The management protocol during the open heart surgery in the patients with cold agglutinins is still controversial. The complications such as acute hemolytic reactions, and intracoronary agglutination have been reported after exposure to hypothermic cardiopulmonary bypass and cold cardioplegia 6. Earlier, preoperative plasma exchange was the preferred method in an attempt to decrease the antibody concentration 7. The total washout method introduced by Lee and associates4 has the disadvantages of massive transfusion. Alternatively systemic normothermia or mild hypothermia depending on thermal amplitude of the antibody is an available method.
For myocardial protection, cristalloid/blood cardioplegia at higher temparature has been the most common strategy. Intermittent cross-clamping with/without induced ventricular fibrillation has also been used for coronary surgery1. Warm cristalloid washout technique provides myocardial cooling but requires isolation of the heart from the remaining circulation, which is not achievable because of noncoronary collaterals. Shahian and associates have reported 3 case in which this technique was used, but the myocardial injury with enzymatic evidences were described in 2 of them 5.
The operative strategy for a patient with cold antibodies needs some changes in routine management plan.
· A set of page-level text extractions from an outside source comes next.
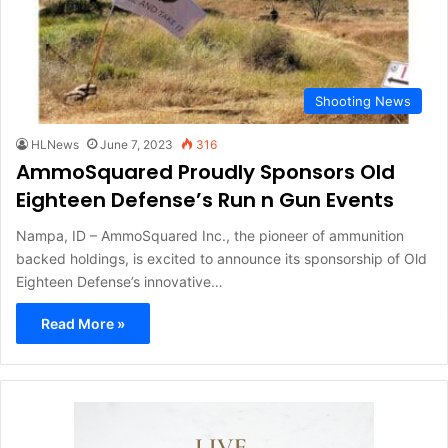
Shooting News
HLNews
June 7, 2023
316
AmmoSquared Proudly Sponsors Old
Eighteen Defense’s Run n Gun Events
Nampa, ID – AmmoSquared Inc., the pioneer of ammunition
backed holdings, is excited to announce its sponsorship of Old
Eighteen Defense’s innovative…
Read More »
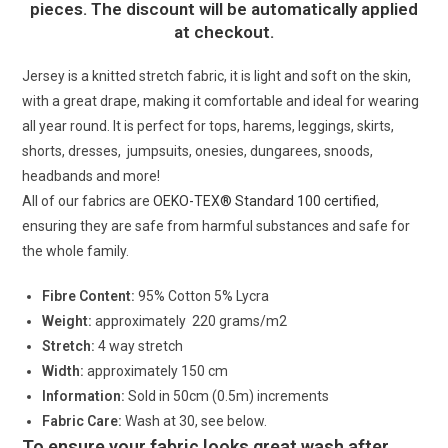
pieces. The discount will be automatically applied
at checkout.
Jersey is a knitted stretch fabric, it is light and soft on the skin,
with a great drape, making it comfortable and ideal for wearing
all year round. It is perfect for tops, harems, leggings, skirts,
shorts, dresses, jumpsuits, onesies, dungarees, snoods,
headbands and more!
All of our fabrics are
OEKO-TEX® Standard 100 certified
,
ensuring they are safe from harmful substances and safe for
the whole family.
Fibre Content:
95% Cotton 5% Lycra
Weight:
approximately 220 grams/m2
Stretch:
4 way stretch
Width:
approximately 150 cm
Information:
Sold in 50cm (0.5m) increments
Fabric Care:
Wash at 30, see below.
To ensure your fabric looks great wash after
Agarwal and associates have reviewed 50 cases appeared in the literature between 1969 and 1995, and managed with various techniques 1. The patient reported here has one of the highest value of thermal amplitude and titer in the literature. They recommended warm heart surgery as the method of chose for these kind of patients. The general precautions such as a warm operating room and warming of intravenous fluids should not be ignored. The normothermic operation with warm blood cardioplegia obviates the need for hypothermia and prevents activation of the cold agglutinins. Additionally, it may provide excellent myocardial protection in the patients with long cross clamp time like the patient reported here.